The FAIR (findable, accessible, interoperable, and re-usable) principles and practice recommendations provide high-level guidance and recommendations that are not research-domain specific in nature. There remains a gap in practice at the data provider and domain scientist level, demonstrating how the FAIR principles can be applied beyond a set of generalist guidelines to meet the needs of a specific domain community.

We present our insights developing FAIR thresholds in a domain-specific context for self-governance by a community (in this case, agricultural research). "Minimum thresholds" for FAIR data are required to align expectations for data delivered from providers’ distributed data stores through a community-governed federation (the Agricultural Research Federation, AgReFed).

Data providers were supported to make data holdings more FAIR. There was a range of different FAIR starting points, organizational goals, and end user needs, solutions, and capabilities. This informed the distilling of a set of FAIR criteria ranging from "Minimum thresholds" to "Stretch targets." These were operationalized through consensus into a framework for governance and implementation by the agricultural research domain community.

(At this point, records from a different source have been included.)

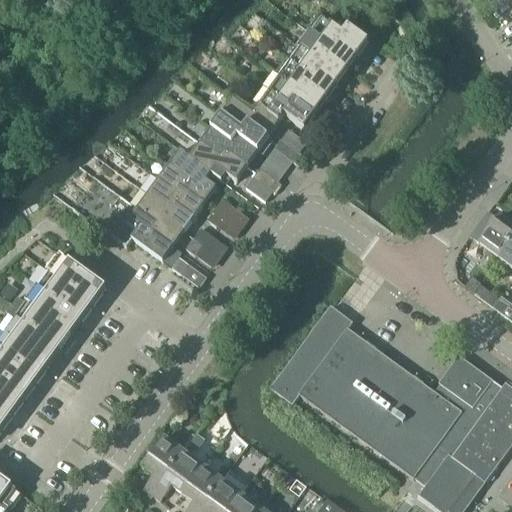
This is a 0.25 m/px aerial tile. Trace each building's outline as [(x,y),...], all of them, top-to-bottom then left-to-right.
[(322,23),(311,39),(332,54),(336,48),(357,63),(369,46),(348,31),(342,38),(322,23)] [(311,39),(300,53),(321,68),(326,62),(347,77),(357,63),(336,48),(332,54),(311,39)] [(300,53),(289,68),(311,82),(315,76),(337,91),(347,77),(326,62),(321,68),(300,53)] [(289,68),(279,82),(300,97),(305,90),(326,105),(337,91),(315,76),(311,82),(289,68)] [(279,82),(268,97),(289,112),(294,105),(315,120),(326,105),(305,90),(300,97),(279,82)] [(257,112),(279,127),(284,120),(304,135),(315,120),(294,105),(289,112),(268,97),(257,112)] [(279,127),(257,112),(252,118),(232,103),(221,119),(242,134),(246,127),(267,143),(279,127)] [(221,119),(210,134),(231,149),(236,142),(257,157),(264,163),(275,148),(267,143),(246,127),(242,134),(221,119)] [(210,134),(199,149),(220,164),(225,157),(246,172),(257,157),(236,142),(231,149),(210,134)] [(284,161),(291,152),(280,144),(274,153),(284,161)] [(199,149),(190,162),(188,163),(211,178),(221,185),(226,179),(236,186),(246,172),(225,157),(220,164),(199,149)] [(291,152),(284,161),(295,168),(301,159),(291,152)] [(180,154),(168,170),(188,185),(183,192),(205,208),(216,192),(206,184),(211,178),(188,163),(190,162),(180,154)] [(168,170),(157,185),(178,200),(172,208),(194,223),(205,208),(183,192),(188,185),(168,170)] [(252,182),(272,196),(273,197),(280,188),(259,173),(252,182)] [(272,196),(252,182),(245,192),(265,206),(272,196)] [(157,185),(146,200),(167,215),(162,221),(183,237),(194,223),(172,208),(178,200),(157,185)] [(146,200),(136,214),(156,229),(151,236),(173,252),(183,237),(162,221),(167,215),(146,200)] [(214,215),(223,221),(231,210),(222,203),(214,215)] [(156,229),(136,214),(117,241),(127,248),(131,243),(162,266),(173,252),(151,236),(156,229)] [(223,221),(214,215),(206,224),(216,231),(223,221)] [(498,263),(511,244),(511,225),(510,228),(498,220),(478,248),(498,263)] [(192,244),(201,250),(210,239),(201,233),(192,244)] [(201,250),(192,244),(185,253),(194,260),(201,250)] [(511,244),(498,263),(511,272),(511,244)] [(71,340),(105,293),(59,259),(0,340),(0,436),(59,356),(64,359),(76,343),(71,340)] [(206,283),(178,263),(171,273),(180,279),(189,286),(198,293),(206,283)] [(10,286),(1,298),(10,305),(19,293),(10,286)] [(499,303),(480,289),(474,298),(492,312),(493,311),(499,303)] [(499,303),(493,311),(501,318),(503,318),(510,308),(500,301),(499,303)] [(292,411),(299,401),(413,484),(414,483),(425,491),(418,500),(434,511),(452,511),(475,481),(484,488),(511,450),(511,393),(505,388),(498,398),(488,391),(492,386),(458,361),(438,388),(439,389),(434,397),(348,334),(353,327),(331,311),(270,394),(292,411)] [(204,388),(198,396),(204,401),(209,400),(213,394),(204,388)] [(150,498),(182,455),(163,441),(142,469),(154,478),(143,493),(150,498)] [(182,455),(150,498),(160,505),(171,490),(181,497),(202,469),(182,455)] [(200,511),(221,483),(202,469),(181,497),(193,506),(188,511),(200,511)] [(0,511),(11,511),(21,499),(0,483),(0,511)] [(229,511),(240,497),(221,483),(200,511),(229,511)] [(240,497),(229,511),(259,511),(260,511),(240,497)]
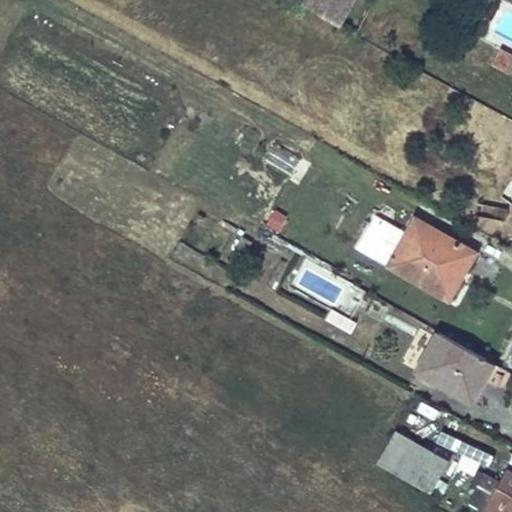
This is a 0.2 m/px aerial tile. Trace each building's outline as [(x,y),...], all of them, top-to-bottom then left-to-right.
[(302,0),(300,5),(335,24),(347,0),(302,0)] [(511,56),(500,50),(492,64),(508,73),(511,64),(511,56)] [(291,175),(301,157),(273,141),(263,159),(291,175)] [(511,178),(501,196),(511,203),(511,178)] [(462,273),(449,265),(460,245),(414,219),(404,236),(374,220),(357,249),(447,299),(462,273)] [(240,237),(232,250),(242,256),(250,242),(240,237)] [(460,245),(449,265),(462,273),(473,253),(460,245)] [(332,307),(326,318),(351,332),(357,321),(332,307)] [(493,363),(438,332),(416,372),(471,402),(483,382),(493,363)] [(493,363),(483,382),(495,389),(506,370),(493,363)] [(394,430),(376,464),(429,494),(447,460),(394,430)] [(511,511),(511,473),(506,470),(499,482),(483,473),(467,502),(484,511),(511,511)]
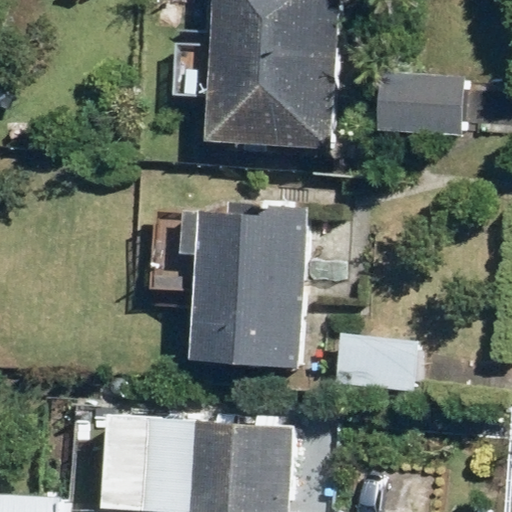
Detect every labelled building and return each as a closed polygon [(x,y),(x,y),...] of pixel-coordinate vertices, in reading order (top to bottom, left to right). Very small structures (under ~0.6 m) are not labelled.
[(347,148),(360,0),(238,0),(225,136),(347,148)] [(401,124),(480,131),(485,70),(407,62),(401,124)] [(328,211),(230,201),(215,355),(313,365),(328,211)] [(432,338),(357,331),(352,383),(427,391),(432,338)] [(337,511),(346,428),(343,428),(344,425),(138,405),(129,504),(208,511),(337,511)] [(80,511),(82,495),(0,487),(0,511),(80,511)]
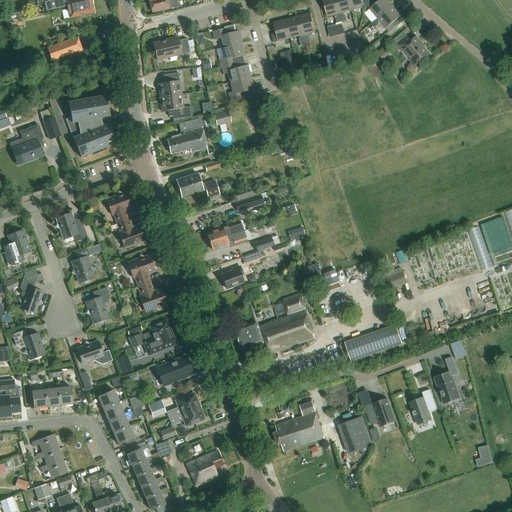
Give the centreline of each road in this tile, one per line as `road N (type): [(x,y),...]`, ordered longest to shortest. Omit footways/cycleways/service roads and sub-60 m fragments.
road 1 (tertiary): [(238,412),(147,163)]
road 2 (unclassified): [(238,412),(347,373),(368,378),(419,359)]
road 3 (residential): [(0,429),(84,422),(137,511)]
road 4 (tertiary): [(147,163),(133,95),(132,27)]
road 5 (unclassified): [(511,92),(411,0)]
road 6 (residential): [(33,207),(147,163)]
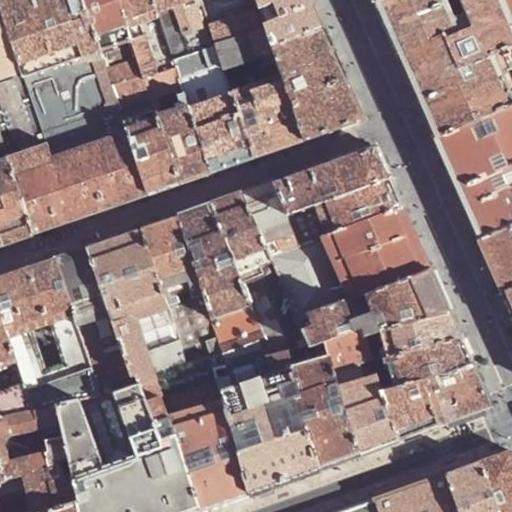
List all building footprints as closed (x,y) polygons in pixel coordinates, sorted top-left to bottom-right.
[(0,0),(0,6),(47,144),(52,160),(128,135),(113,87),(82,0),(0,0)] [(127,28),(117,0),(82,0),(113,87),(143,76),(127,28)] [(157,14),(152,0),(117,0),(127,28),(158,18),(157,14)] [(196,0),(152,0),(157,14),(196,0)] [(201,0),(196,0),(157,14),(158,18),(173,61),(216,47),(210,26),(201,0)] [(261,9),(257,0),(201,0),(210,26),(261,9)] [(311,0),(257,0),(261,9),(267,30),(273,48),(324,29),(311,0)] [(397,53),(420,103),(500,68),(495,56),(511,49),(511,24),(501,0),(458,0),(465,15),(454,19),(446,0),(380,0),(375,3),(397,53)] [(458,0),(446,0),(454,19),(465,15),(458,0)] [(511,0),(501,0),(511,24),(511,0)] [(47,144),(0,6),(0,135),(8,158),(47,144)] [(267,30),(261,9),(210,26),(216,47),(267,30)] [(158,18),(127,28),(143,76),(145,80),(176,70),(173,61),(158,18)] [(226,75),(243,69),(249,89),(233,94),(254,159),(282,150),(365,121),(345,77),(324,29),(273,48),(267,30),(216,47),(226,75)] [(188,106),(211,174),(237,165),(254,159),(233,94),(226,75),(216,47),(173,61),(176,70),(182,89),(188,106)] [(511,49),(495,56),(500,68),(511,96),(511,49)] [(511,96),(500,68),(420,103),(431,128),(436,139),(511,105),(511,96)] [(249,89),(243,69),(226,75),(233,94),(249,89)] [(182,89),(176,70),(145,80),(151,100),(156,98),(182,89)] [(157,116),(151,100),(145,80),(143,76),(113,87),(128,135),(149,196),(165,190),(180,185),(157,116)] [(161,115),(156,98),(151,100),(157,116),(161,115)] [(481,240),(511,226),(511,105),(436,139),(450,171),(472,220),(481,240)] [(211,174),(188,106),(161,115),(157,116),(180,185),(198,178),(211,174)] [(8,158),(0,135),(0,239),(2,246),(23,239),(33,235),(8,158)] [(149,196),(128,135),(52,160),(47,144),(8,158),(33,235),(95,214),(149,196)] [(391,180),(376,147),(325,165),(275,182),(289,214),(391,180)] [(397,193),(391,180),(289,214),(288,214),(301,245),(404,210),(397,193)] [(257,188),(243,193),(271,256),(301,245),(288,214),(289,214),(275,182),(257,188)] [(271,256),(243,193),(224,200),(212,204),(270,356),(287,352),(311,346),(298,317),(271,256)] [(193,210),(180,215),(224,355),(227,367),(260,359),(268,357),(270,356),(212,204),(193,210)] [(417,239),(404,210),(301,245),(271,256),(298,317),(431,271),(417,239)] [(143,228),(184,365),(209,359),(224,355),(180,215),(160,222),(143,228)] [(511,226),(481,240),(495,272),(504,292),(511,288),(511,226)] [(184,365),(143,228),(111,238),(89,246),(110,314),(122,352),(129,377),(134,376),(137,383),(137,384),(153,378),(184,365)] [(110,314),(89,246),(62,255),(57,257),(77,325),(110,314)] [(77,325),(57,257),(23,269),(0,276),(0,307),(17,363),(24,385),(32,411),(38,434),(45,441),(63,436),(56,406),(78,401),(98,397),(96,389),(88,363),(77,325)] [(431,271),(298,317),(311,346),(326,341),(364,329),(366,334),(380,330),(450,314),(440,291),(431,271)] [(0,369),(17,363),(0,307),(0,417),(32,411),(24,385),(0,393),(0,369)] [(110,314),(77,325),(88,363),(122,352),(110,314)] [(455,325),(450,314),(380,330),(388,357),(461,338),(455,325)] [(331,357),(361,454),(384,445),(398,440),(382,390),(377,375),(373,361),(373,359),(366,334),(364,329),(326,341),(331,357)] [(388,357),(380,330),(366,334),(373,359),(373,361),(388,357)] [(465,348),(461,338),(388,357),(396,386),(424,379),(473,366),(465,348)] [(331,357),(326,341),(311,346),(287,352),(292,368),(331,357)] [(129,377),(122,352),(88,363),(96,389),(129,377)] [(319,468),(292,368),(287,352),(270,356),(268,357),(272,376),(264,378),(260,359),(227,367),(214,370),(223,402),(249,493),(289,479),(319,468)] [(227,367),(224,355),(209,359),(212,371),(214,370),(227,367)] [(361,454),(331,357),(292,368),(319,468),(344,460),(361,454)] [(396,386),(388,357),(373,361),(377,375),(382,390),(396,386)] [(0,393),(24,385),(17,363),(0,369),(0,393)] [(491,407),(473,366),(424,379),(439,425),(469,415),(491,407)] [(136,457),(113,394),(137,383),(134,376),(129,377),(96,389),(98,397),(78,401),(103,469),(136,457)] [(168,418),(153,378),(137,384),(159,442),(175,437),(200,511),(229,500),(249,493),(223,402),(168,418)] [(439,425),(424,379),(396,386),(382,390),(398,440),(423,431),(439,425)] [(196,511),(200,511),(175,437),(159,442),(137,384),(137,383),(113,394),(136,457),(103,469),(78,401),(56,406),(63,436),(69,457),(73,472),(80,500),(77,501),(80,511),(196,511)] [(0,460),(2,467),(11,465),(14,477),(24,475),(51,468),(45,441),(38,434),(32,411),(0,417),(0,460)] [(80,500),(73,472),(60,475),(56,460),(69,457),(63,436),(45,441),(51,468),(24,475),(36,511),(43,511),(77,501),(80,500)] [(511,511),(511,452),(481,463),(499,511),(511,511)] [(0,481),(14,478),(14,477),(11,465),(2,467),(0,460),(0,481)] [(499,511),(481,463),(449,475),(461,511),(499,511)] [(0,511),(36,511),(24,475),(14,477),(14,478),(0,481),(0,511)] [(461,511),(449,475),(376,500),(380,511),(461,511)] [(380,511),(376,500),(343,511),(380,511)] [(80,511),(77,501),(43,511),(80,511)]
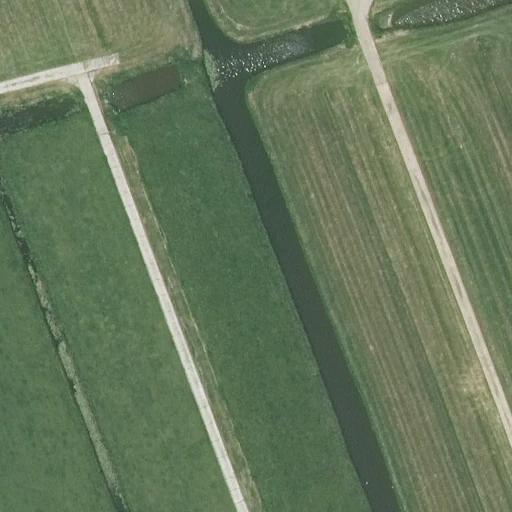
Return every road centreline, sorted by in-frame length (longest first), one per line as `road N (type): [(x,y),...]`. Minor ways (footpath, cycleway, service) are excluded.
road 1 (track): [(242,511),(76,68)]
road 2 (track): [(511,431),(350,0)]
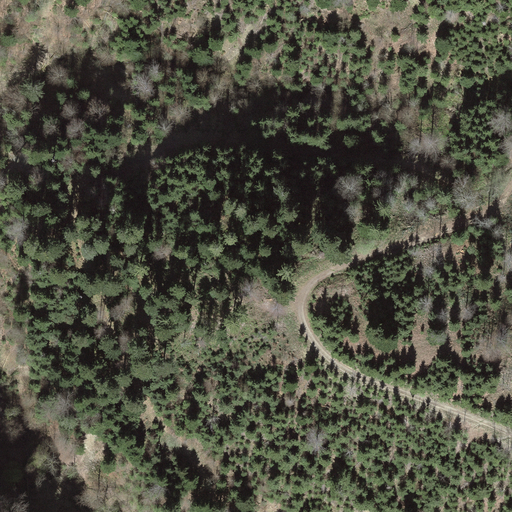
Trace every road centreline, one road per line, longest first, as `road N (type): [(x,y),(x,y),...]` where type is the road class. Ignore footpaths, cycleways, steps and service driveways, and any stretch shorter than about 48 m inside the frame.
road 1 (track): [(511,159),(472,184),(415,164),(184,136),(76,186),(74,221),(103,313),(144,399),(214,493),(254,511)]
road 2 (track): [(511,436),(338,368),(305,338),(298,303),(311,277),(483,212),(511,184)]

Improving the FAIR maturity of data took resourcing and incentive to do so, highlighting the challenge for data federations to generate value whilst reducing costs of participation. Our experience showed a role for supporting collective advocacy, relationship brokering, tailored support, and low-bar tooling access, particularly across the areas of data structure, access, and semantics that were challenging to domain researchers. Active democratic participation supported by a governance framework like AgReFed’s will ensure participants have a say in how federations can deliver individual and collective benefits for members.

Keywords: agriculture, AgReFed, FAIR data, community, governance, RM-ODP, data federation

Context and contribution

The agriculture data landscape is complex, comprising of a range of data types, standards, repositories, stakeholder needs, and commercial interests, creating data silos and potential "lock-ins" for consumers. (Kenney, Serhan & Trystram 2020; Ingram et al. 2022) There is an urgent need to work toward clear, ethical, efficient agricultural data sharing practices (Jakku et al. 2019; Wiseman & Sanderson 2018) that incorporate improvements to discoverability, accessibility, interoperability, and quality of data across the value chain. (Barry et al. 2017; Perrett et al. 2017; Sanderson, Reeson & Box 2017) A priority stakeholder question across the agri-tech sector is "how do we create systems whereby people feel confident in entering and sharing data, and in turn how do we create systems to govern data for the benefit of all?" (Ingram et al. 2022: 6)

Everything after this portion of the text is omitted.